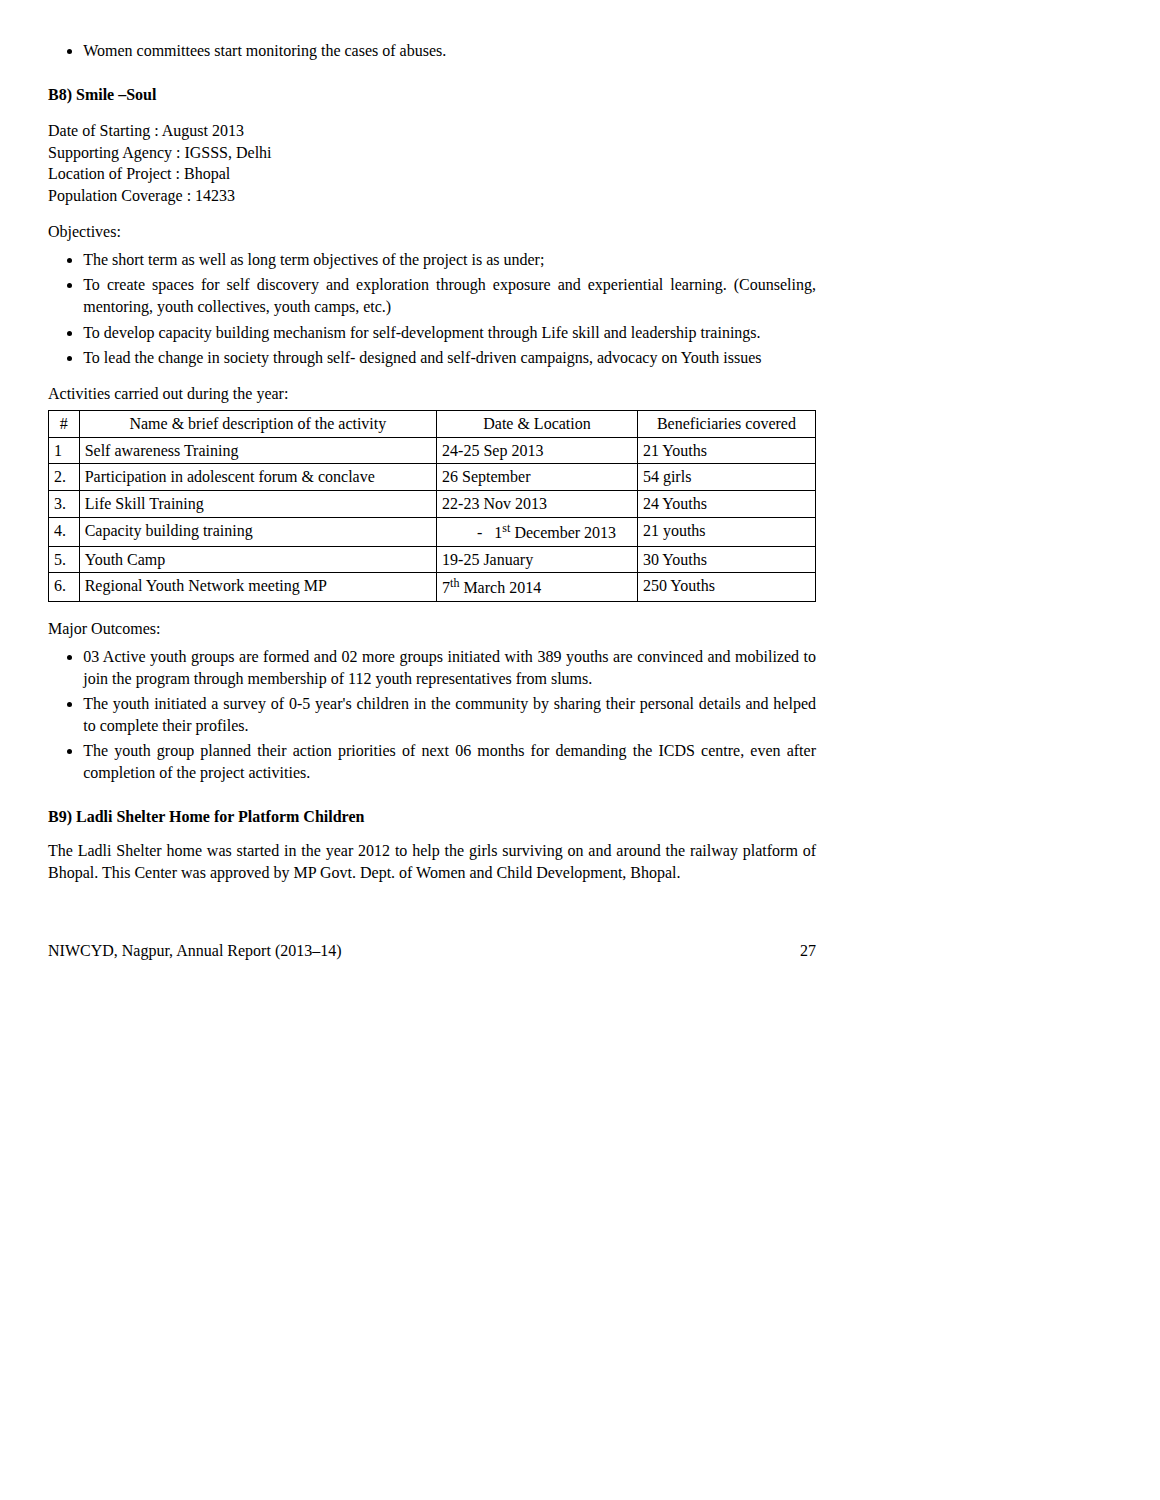Women committees start monitoring the cases of abuses.
B8) Smile –Soul
Date of Starting : August 2013
Supporting Agency : IGSSS, Delhi
Location of Project : Bhopal
Population Coverage : 14233
Objectives:
The short term as well as long term objectives of the project is as under;
To create spaces for self discovery and exploration through exposure and experiential learning. (Counseling, mentoring, youth collectives, youth camps, etc.)
To develop capacity building mechanism for self-development through Life skill and leadership trainings.
To lead the change in society through self- designed and self-driven campaigns, advocacy on Youth issues
Activities carried out during the year:
| # | Name & brief description of the activity | Date & Location | Beneficiaries covered |
| --- | --- | --- | --- |
| 1 | Self awareness Training | 24-25 Sep 2013 | 21 Youths |
| 2. | Participation in adolescent forum & conclave | 26 September | 54 girls |
| 3. | Life Skill Training | 22-23 Nov 2013 | 24 Youths |
| 4. | Capacity building training | - 1 st December 2013 | 21 youths |
| 5. | Youth Camp | 19-25 January | 30 Youths |
| 6. | Regional Youth Network meeting MP | 7 th March 2014 | 250 Youths |
Major Outcomes:
03 Active youth groups are formed and 02 more groups initiated with 389 youths are convinced and mobilized to join the program through membership of 112 youth representatives from slums.
The youth initiated a survey of 0-5 year's children in the community by sharing their personal details and helped to complete their profiles.
The youth group planned their action priorities of next 06 months for demanding the ICDS centre, even after completion of the project activities.
B9) Ladli Shelter Home for Platform Children
The Ladli Shelter home was started in the year 2012 to help the girls surviving on and around the railway platform of Bhopal. This Center was approved by MP Govt. Dept. of Women and Child Development, Bhopal.
NIWCYD, Nagpur, Annual Report (2013–14) 27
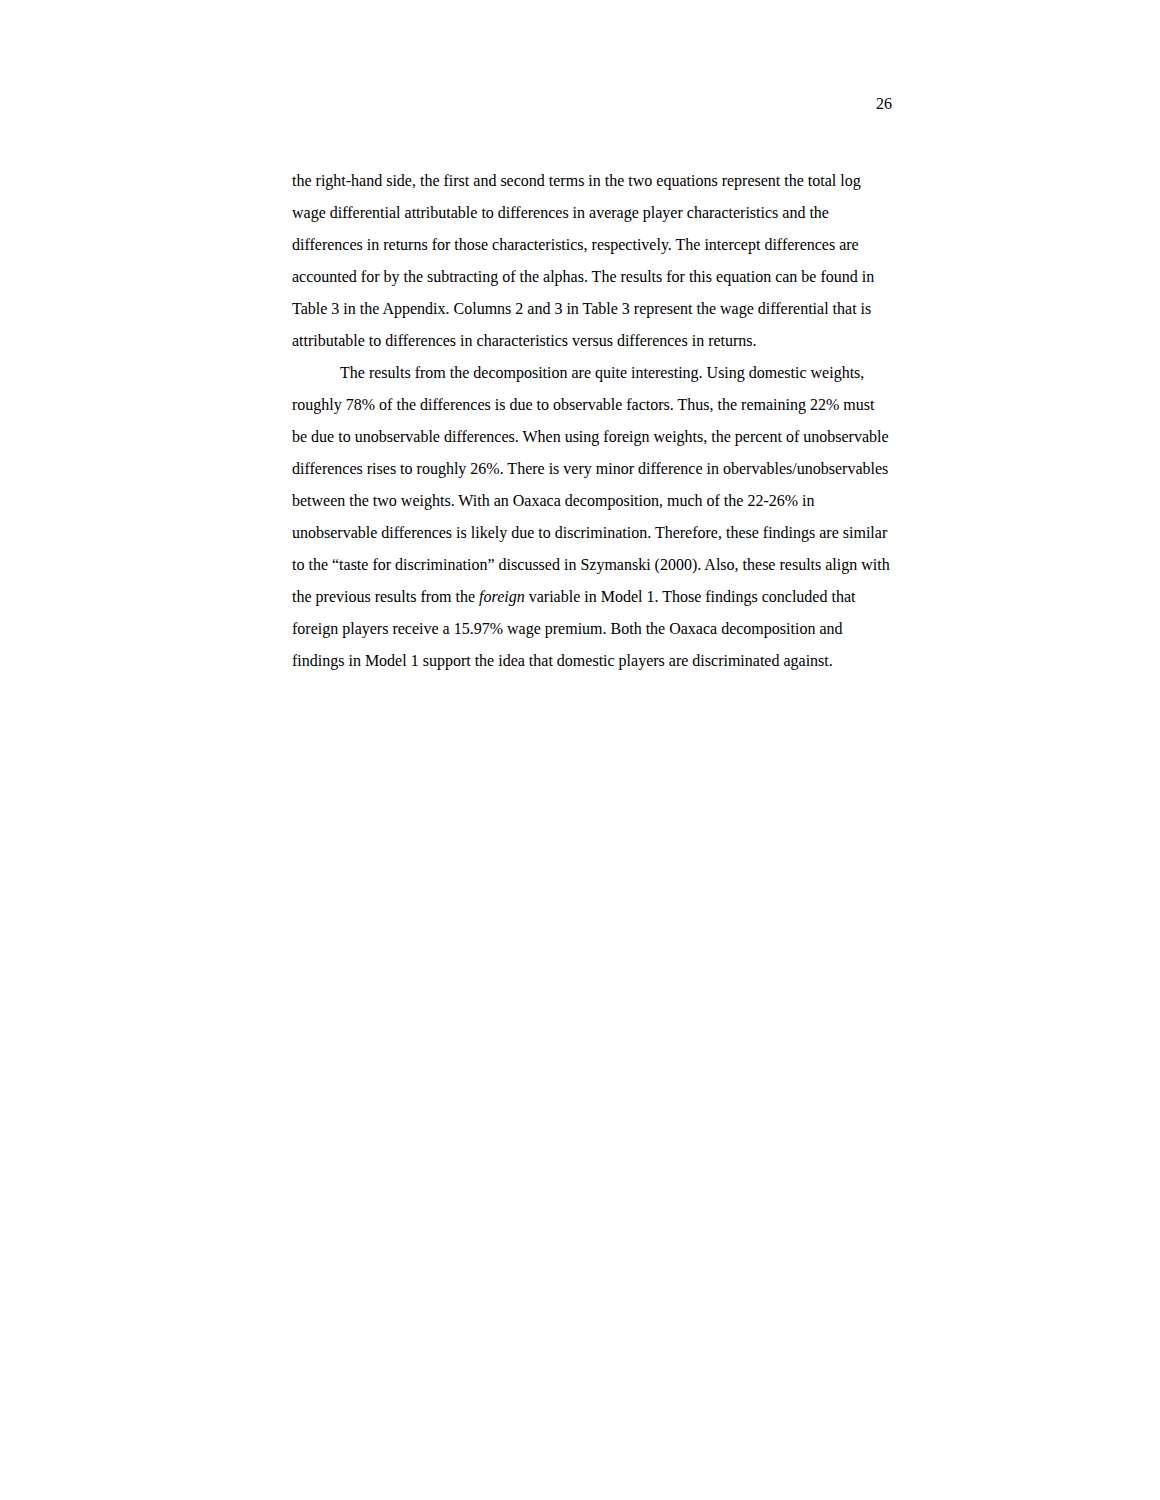26
the right-hand side, the first and second terms in the two equations represent the total log wage differential attributable to differences in average player characteristics and the differences in returns for those characteristics, respectively. The intercept differences are accounted for by the subtracting of the alphas. The results for this equation can be found in Table 3 in the Appendix. Columns 2 and 3 in Table 3 represent the wage differential that is attributable to differences in characteristics versus differences in returns.
The results from the decomposition are quite interesting. Using domestic weights, roughly 78% of the differences is due to observable factors. Thus, the remaining 22% must be due to unobservable differences. When using foreign weights, the percent of unobservable differences rises to roughly 26%. There is very minor difference in obervables/unobservables between the two weights. With an Oaxaca decomposition, much of the 22-26% in unobservable differences is likely due to discrimination. Therefore, these findings are similar to the “taste for discrimination” discussed in Szymanski (2000). Also, these results align with the previous results from the foreign variable in Model 1. Those findings concluded that foreign players receive a 15.97% wage premium. Both the Oaxaca decomposition and findings in Model 1 support the idea that domestic players are discriminated against.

## What you should do
Only exact lines belong in the answer: those from the beginning of the entries above through the line holding "The short term", with no pictures.

## Result
Women committees start monitoring the cases of abuses.
B8) Smile –Soul
Date of Starting : August 2013
Supporting Agency : IGSSS, Delhi
Location of Project : Bhopal
Population Coverage : 14233
Objectives:
The short term as well as long term objectives of the project is as under;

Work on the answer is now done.